I had been using pdfsandwich to
create searchable PDFs from non-searchable PDFs. However, it's a pain to collect
all the dependencies if e.g. you don't have root access. So I thought to package
them up with Julia's BinaryBuilder to make installation simple. However, I
wasn't able to cross-compile pdfsandwich itself. But since tesseract is doing
the hard work anyway, I thought I would just write the glue script myself. It
turns out there are several of
these
already.
I believe I have likely diverged from the pdfsandwich implementation since I
haven't used ImageMagick's convert which is one of the dependencies of
pdfsandwich. Since the job can be done very simply, e.g.

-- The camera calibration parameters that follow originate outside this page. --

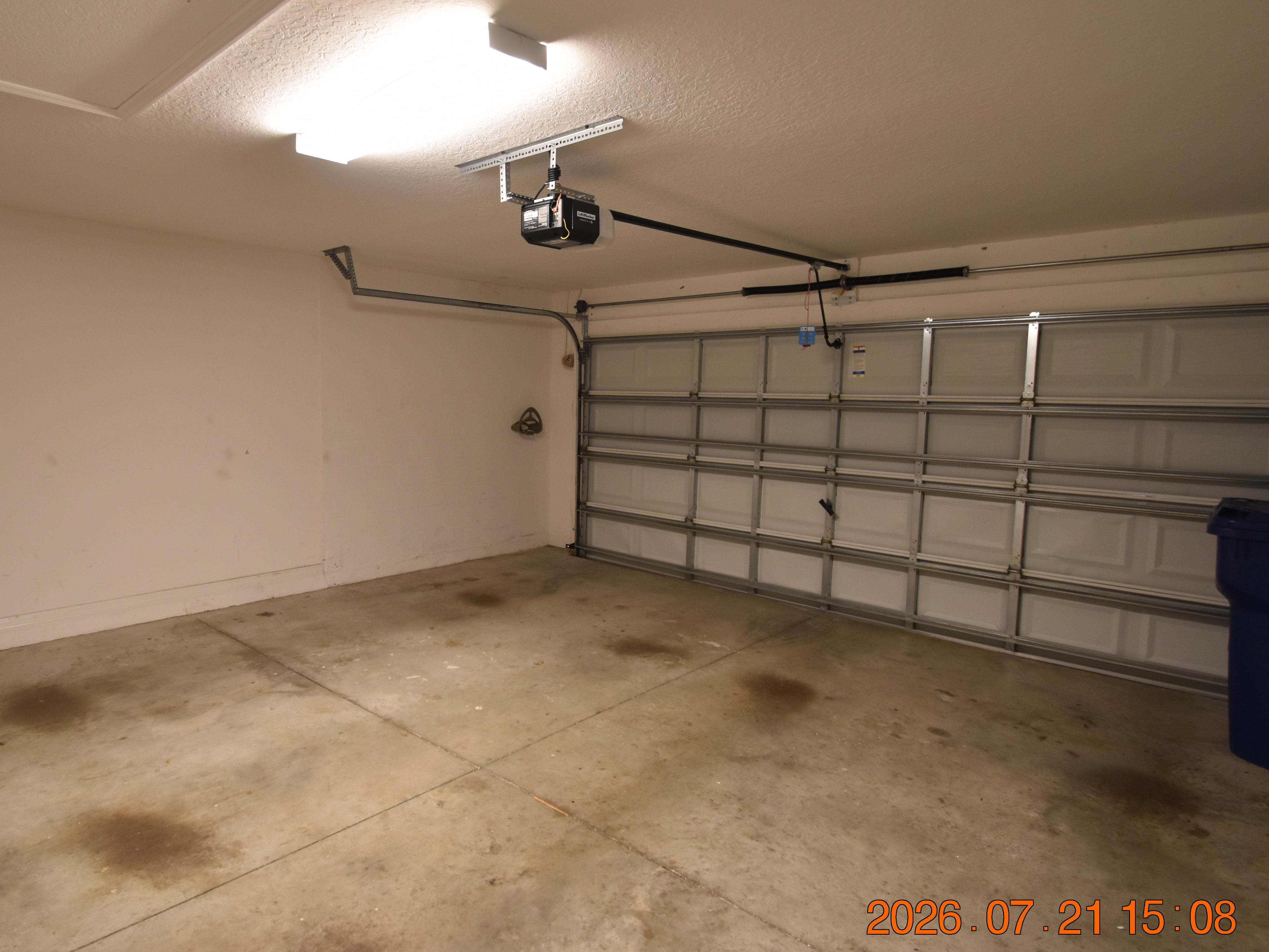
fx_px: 697
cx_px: 559
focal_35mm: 19
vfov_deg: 68.6
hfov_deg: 84.3
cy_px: 444
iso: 800
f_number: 3.5
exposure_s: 1/20
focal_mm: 10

- convert each page of the PDF to an image
- possibly clean it up with
unpaper - use tesseract to create a single-page searchable PDF
- combine the PDFs,
I decided to not look at the source of pdfsandwich when creating my implementation so I can stick to an MIT
license, which is the usual one in the Julia community.
It more-or-less works on MacOS (both Intel and Apple Silicon) and Linux.
Next steps:
- Allow choice of training data used for tesseract
- Robustify and test on more files
- Add better tests?
using SearchablePDFs
file = ocr("test/test_rasterized.pdf")Supports @main and on v1.12 an app searchable-pdf.
If you use juliaup you can install 1.12 with juliaup add nightly, then run
JULIA_LOAD_PATH="@:@stdlib" julia +nightly --startup-file=no -e 'using Pkg; Pkg.activate(temp=true); Pkg.Apps.add(url="https://github.com/ericphanson/SearchablePDFs.jl")'to install a CLI executable searchable-pdf to the bin directory in your Julia depot (~/.julia by default). You will likely need to add your bin directory to your PATH, e.g.
export PATH="/Users/eph/.julia/bin:$PATH"which can go in a shell startup script (e.g. ~/.bashrc or ~/.zshrc).
You can re-run this command to update it.